About half of Ricci’s oeuvre comprises 150 small landscapes, most of which measure about 30 x 45 cm (12 by 18 inches) painted in tempera, primarily on kidskin – a habit he may have adopted in London – or less frequently, on paper. The bright and luminous colours of these paintings show Ricci’s extraordinary technical skill. He created multiple works of this type on his return to Venice, mostly for foreign visitors.
In these many sunny capricci, in bright and matt colours, the painter accumulates and assemble various architectural motifs taken from Antiquity – columns, arches, porticos and obelisks – with elements of Gothic or modern architecture, as well as natural elements. These works convey the poetic notion of figures wandering in the ruins, archaeologists, philosophers, poets or admirers – sometimes looters – an idea dear to all painters of ruins, from Piranesi to Hubert Robert. The subject here is the pleasant one of washerwomen. They have settled in an ancient site to do the laundry. The wash-house is situated below, under an arch, from which they emerge with the damp clothes and linen. Surrounded by ruins and remains, they wring it out to dry and lay it out on top of a mound, facing the Corinthian columns of an ancient temple.
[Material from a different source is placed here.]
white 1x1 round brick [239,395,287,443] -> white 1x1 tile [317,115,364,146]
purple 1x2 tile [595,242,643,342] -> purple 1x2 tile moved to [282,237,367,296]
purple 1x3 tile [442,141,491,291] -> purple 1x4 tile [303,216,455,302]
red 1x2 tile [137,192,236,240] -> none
The freshness of the air and the feel of the wind are beautifully rendered in this gouache.
The motif of the temple with columns – here Corinthian – on the right of our work, reappears in other gouaches by the artist, sometimes Doric or Ionic. This is a perfect illustration of the artist’s working method, which involves reusing motifs or parts of motifs that he likes in different compositions, introducing a few variations. It was undoubtedly through his long experience as a decorator in the various theatres of London and Venice that Ricci was able to acquire this art of composition and architectural capriccio, a taste which was to have a great posterity throughout the 18th century.